* Start *

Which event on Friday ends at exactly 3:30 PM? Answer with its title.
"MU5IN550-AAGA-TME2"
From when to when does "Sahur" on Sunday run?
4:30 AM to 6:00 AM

* End *
* Start *

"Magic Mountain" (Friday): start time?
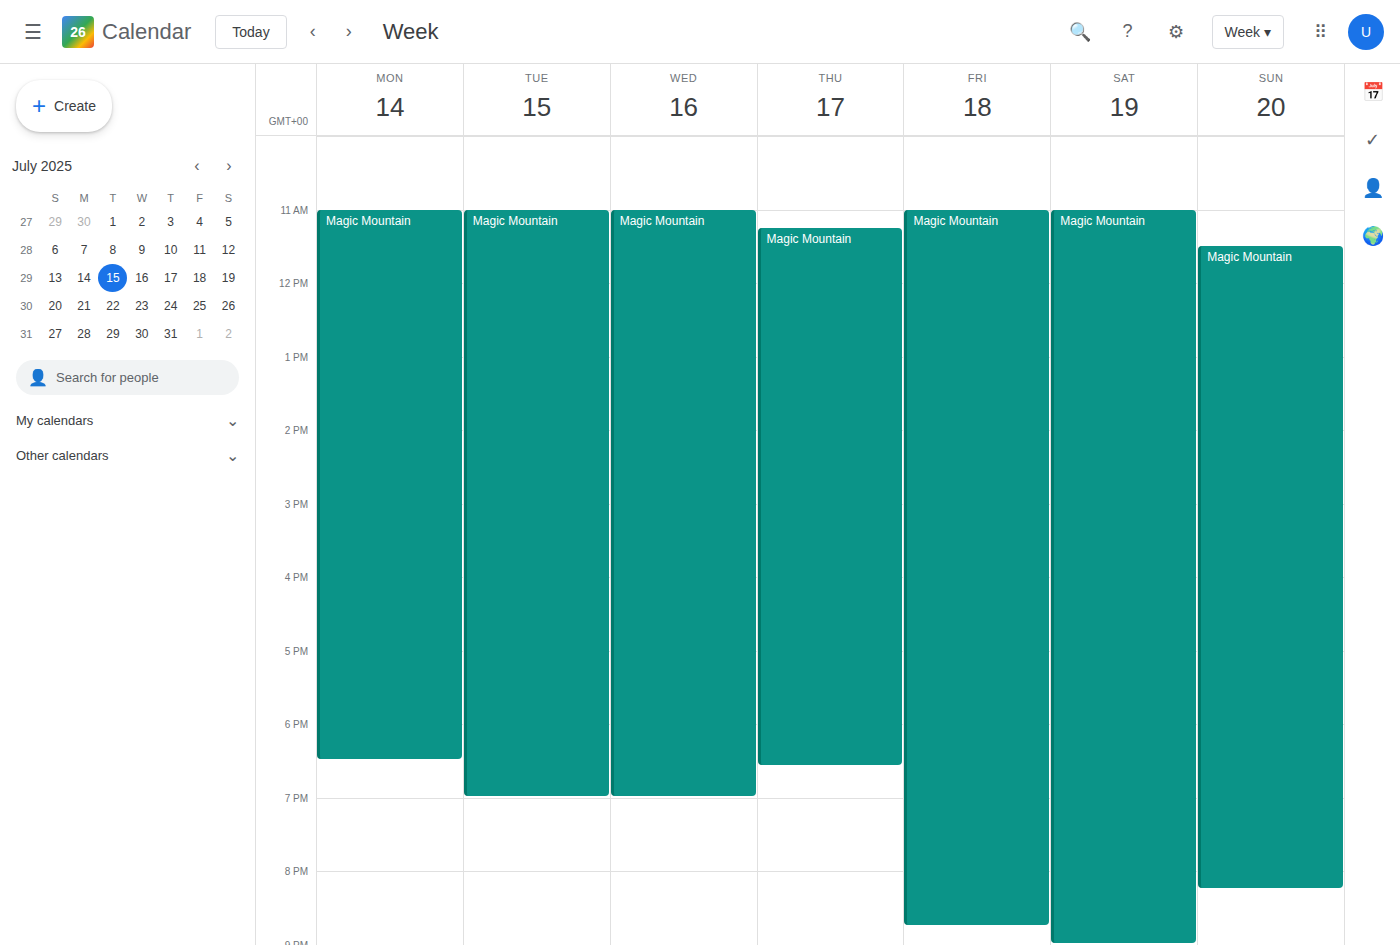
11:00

* End *
* Start *

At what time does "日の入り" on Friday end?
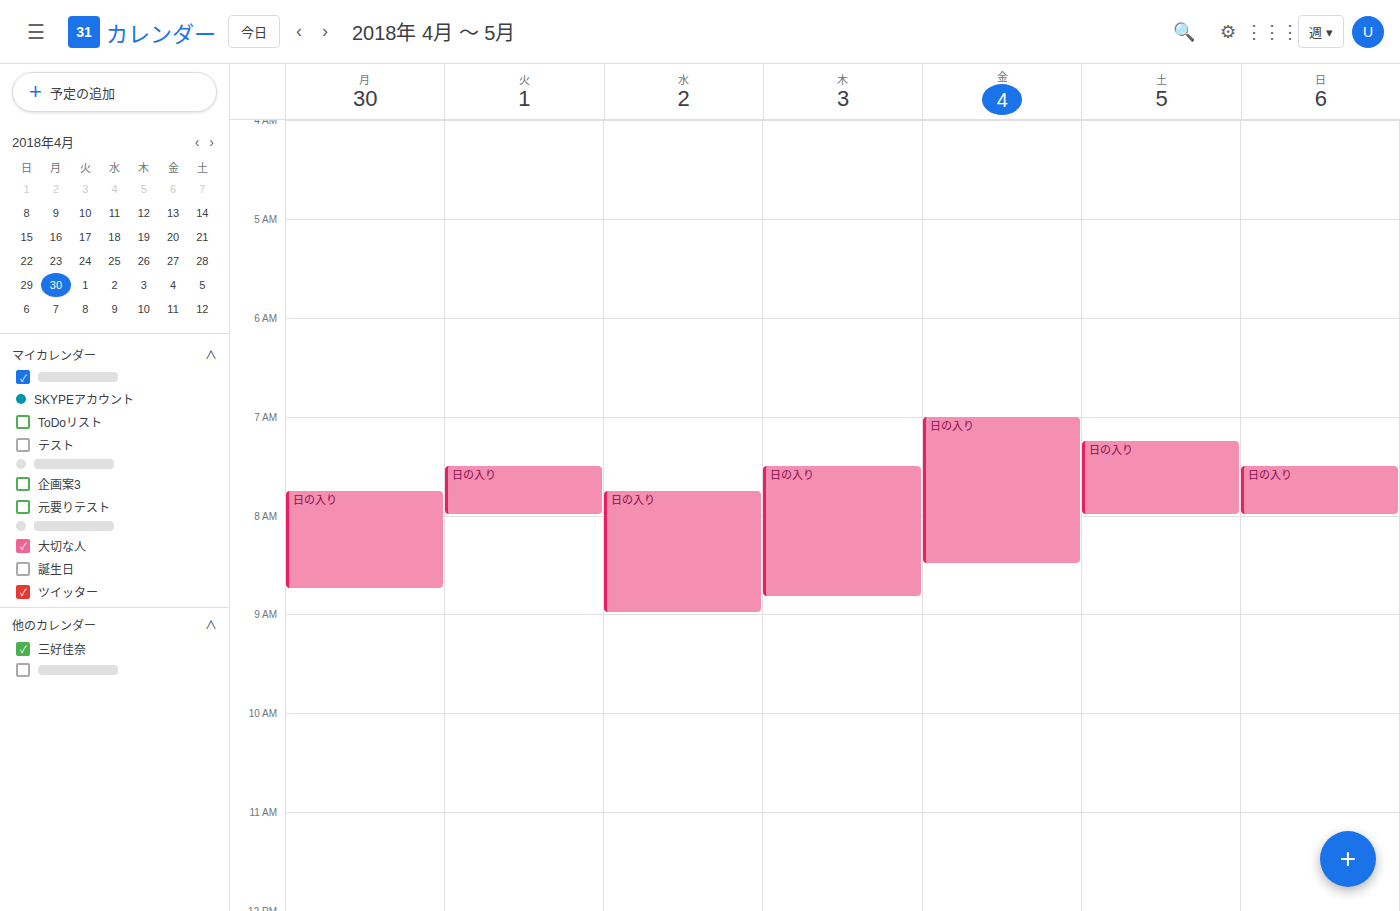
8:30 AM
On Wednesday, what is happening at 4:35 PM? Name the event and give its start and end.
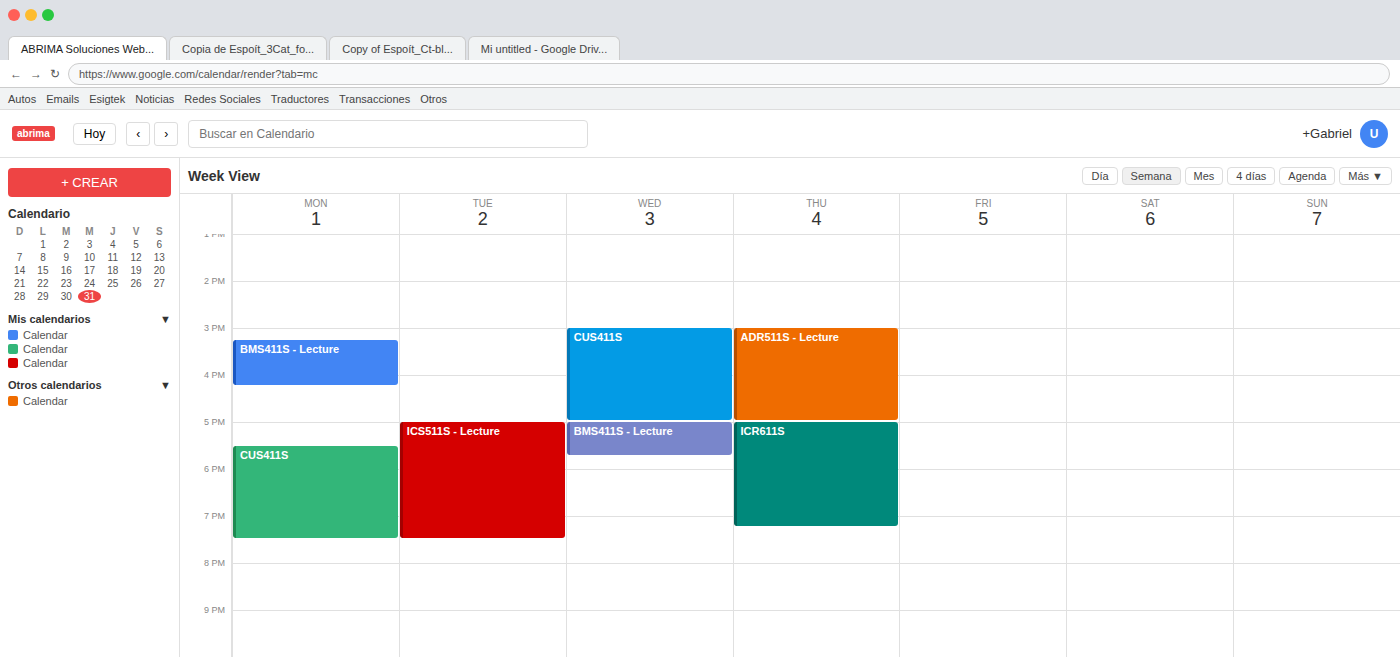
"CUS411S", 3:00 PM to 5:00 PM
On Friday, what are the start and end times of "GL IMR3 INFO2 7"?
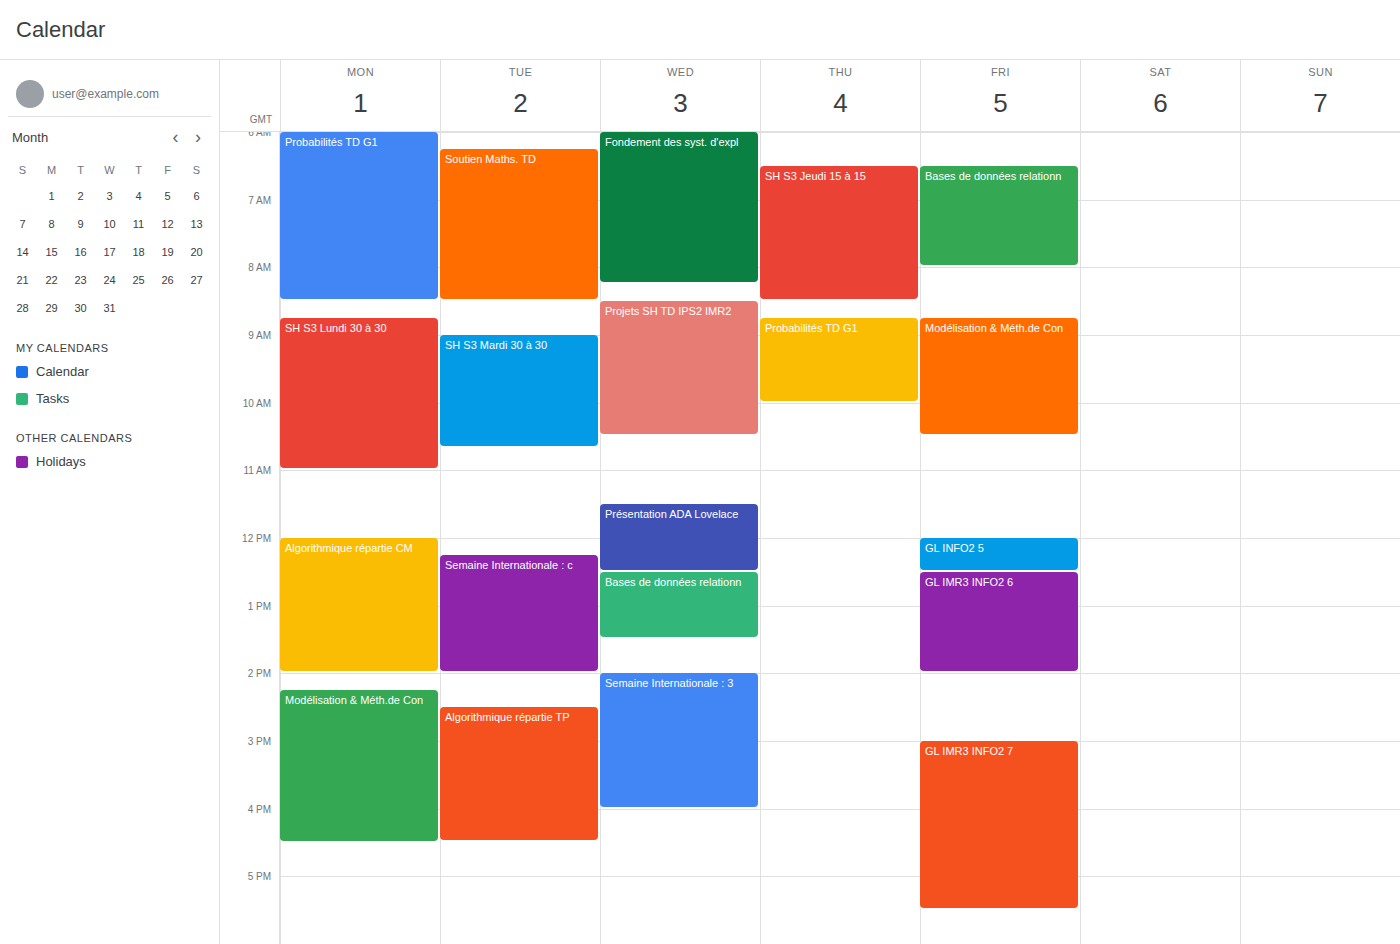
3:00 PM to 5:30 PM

* End *

Please put the entries from the line with "On Friday, what" to the line with "3:00 PM to 5:30 PM" into a two-column CSV with the headers text and answer, one row per entry, with each field quoted and any line breaks turned into spaces. Leave the pictures out.

- THE COMPLETED TASK:
text,answer
"On Friday, what are the start and end times of ""GL IMR3 INFO2 7""?","3:00 PM to 5:30 PM"